If by the "numbers in the box" you mena those in the circles, I added those to show how I've connected the plugs.  No guarantee of being correct.

And I did try to fit conventional plug leads, but found that my coil pack needs the special Ford clip-on connectors.   See pic.     But in fact I bought a set from that site, and Andrew Fitchett (Mr.Retro-Leads) made up a special set for me to accomodate the poistion I've chosen for the coil pack, for a very reasonable cost.   And very quickly!

What is most frustrating is that when I bought the MJLJ set, I opted for a  kit with a fully rebuilt EDIS loom, all rewired.     The only connection I have had to make is to wire the MJLJ module itself, whch I haven't yet connected, hoping to start and run the engine first on the internal EDIS 'limp-u-home', 10degree advance everywhere, map. So no old wiresd, Roger and no old connectors.     If I had connected the MJLJ I'd be blaming that, and at least I don't have to do that.  Yet.

**Excerpted data**
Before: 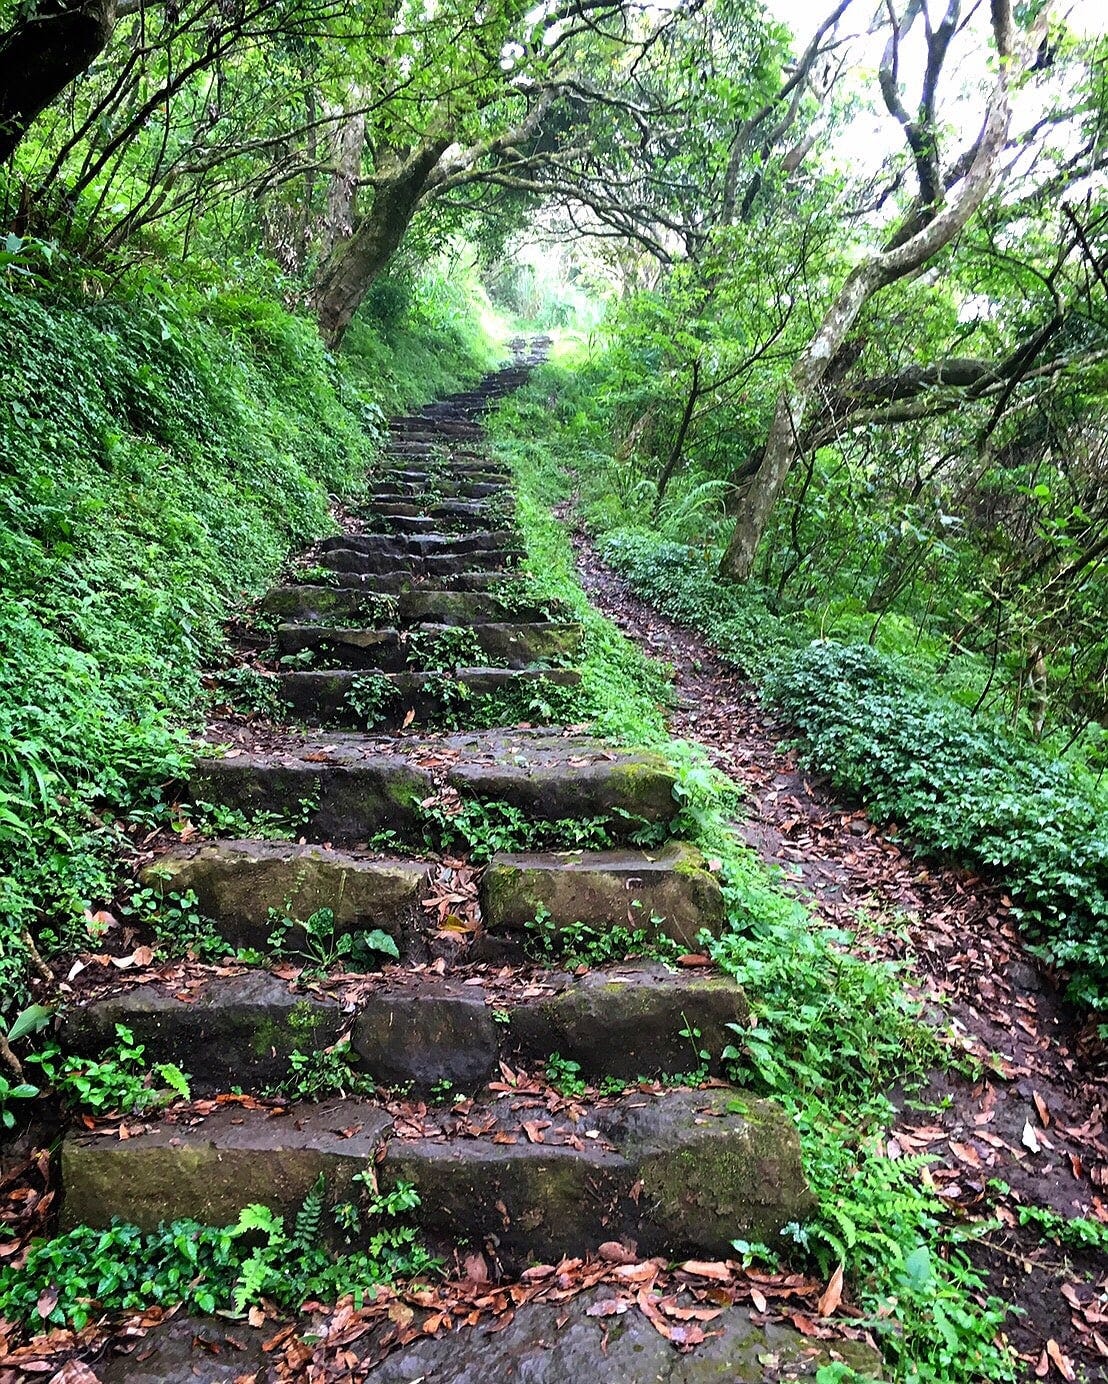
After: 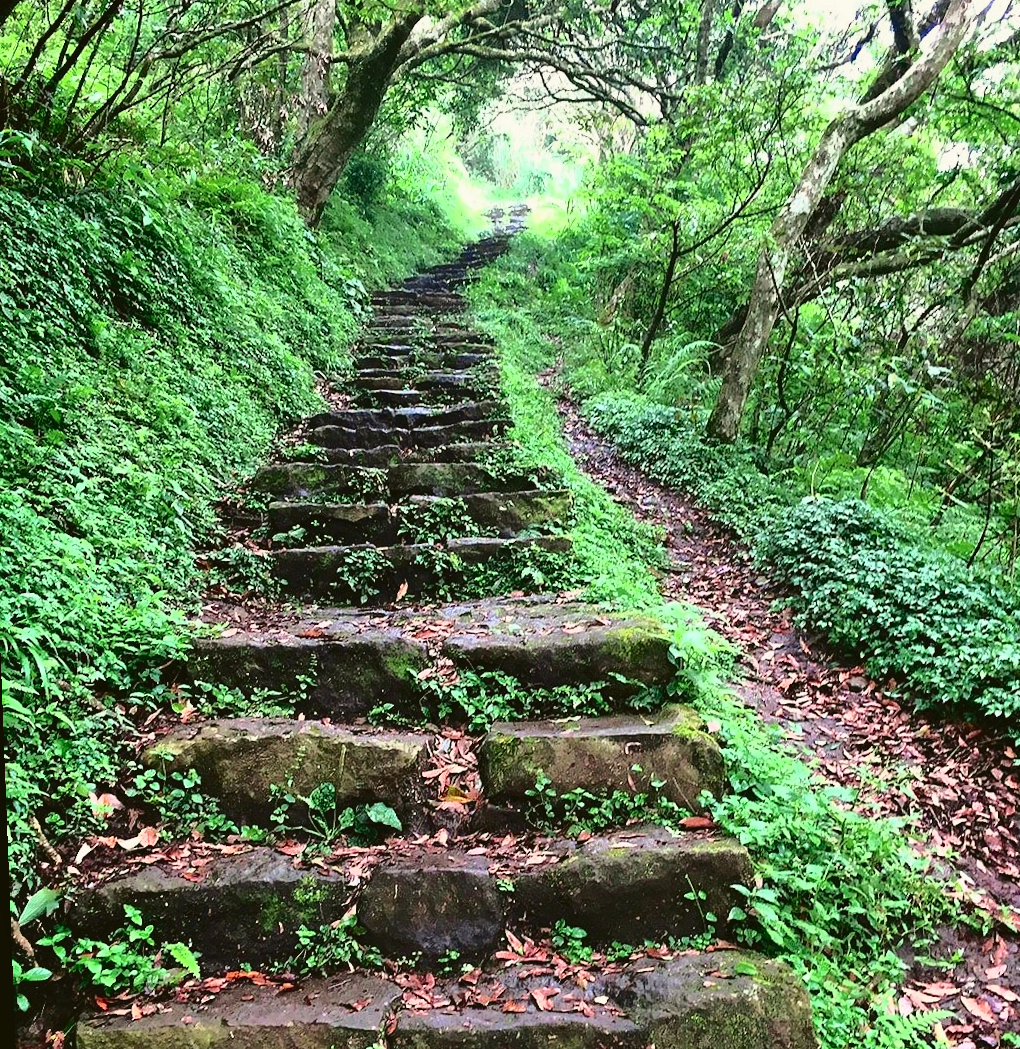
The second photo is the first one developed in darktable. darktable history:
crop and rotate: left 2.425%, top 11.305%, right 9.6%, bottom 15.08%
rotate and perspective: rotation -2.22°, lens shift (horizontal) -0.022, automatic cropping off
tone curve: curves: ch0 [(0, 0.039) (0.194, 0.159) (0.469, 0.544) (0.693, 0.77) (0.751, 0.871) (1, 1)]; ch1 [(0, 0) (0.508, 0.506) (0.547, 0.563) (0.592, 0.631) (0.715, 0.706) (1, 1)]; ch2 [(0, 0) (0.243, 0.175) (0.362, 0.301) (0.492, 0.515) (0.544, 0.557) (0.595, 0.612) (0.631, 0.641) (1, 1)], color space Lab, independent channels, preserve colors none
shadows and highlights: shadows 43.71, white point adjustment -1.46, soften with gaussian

**Requirement A**
Answer these from the text about the ignition setup, one per line:
(i) Who made up the special set of plug leads?
(ii) What kind of kit did the writer choose when buying the MJLJ set?
(iii) What advance does the internal EDIS 'limp-u-home' map use?
**Requirement B**
Reproduce the text about the ignition setup between "What is most" and "do that.  Yet.", inclusive.
**Requirement C**
Carry on the text about the ignition setup from its final sentence.

**Answer space A**
(i) Andrew Fitchett (Mr.Retro-Leads)
(ii) A kit with a fully rebuilt EDIS loom, all rewired
(iii) 10 degrees of advance everywhere

**Answer space B**
What is most frustrating is that when I bought the MJLJ set, I opted for a  kit with a fully rebuilt EDIS loom, all rewired.     The only connection I have had to make is to wire the MJLJ module itself, whch I haven't yet connected, hoping to start and run the engine first on the internal EDIS 'limp-u-home', 10degree advance everywhere, map. So no old wiresd, Roger and no old connectors.     If I had connected the MJLJ I'd be blaming that, and at least I don't have to do that.  Yet.

**Answer space C**
Plan next - probe the big connector to the EDIS unit with my multimeter, check that Volts and signals getting as far as that.

And, I MAY be able to borrow a Picoscope.  This page shows how to check the PIP (Pick-up Ignition Profile) and SAW (Spark Advance Word) signals: https://www.picoauto.com/library/automotive-guided-tests/edis-unit-pip-saw-signals/   (I didnd't know what those acronyms meant before I read that!)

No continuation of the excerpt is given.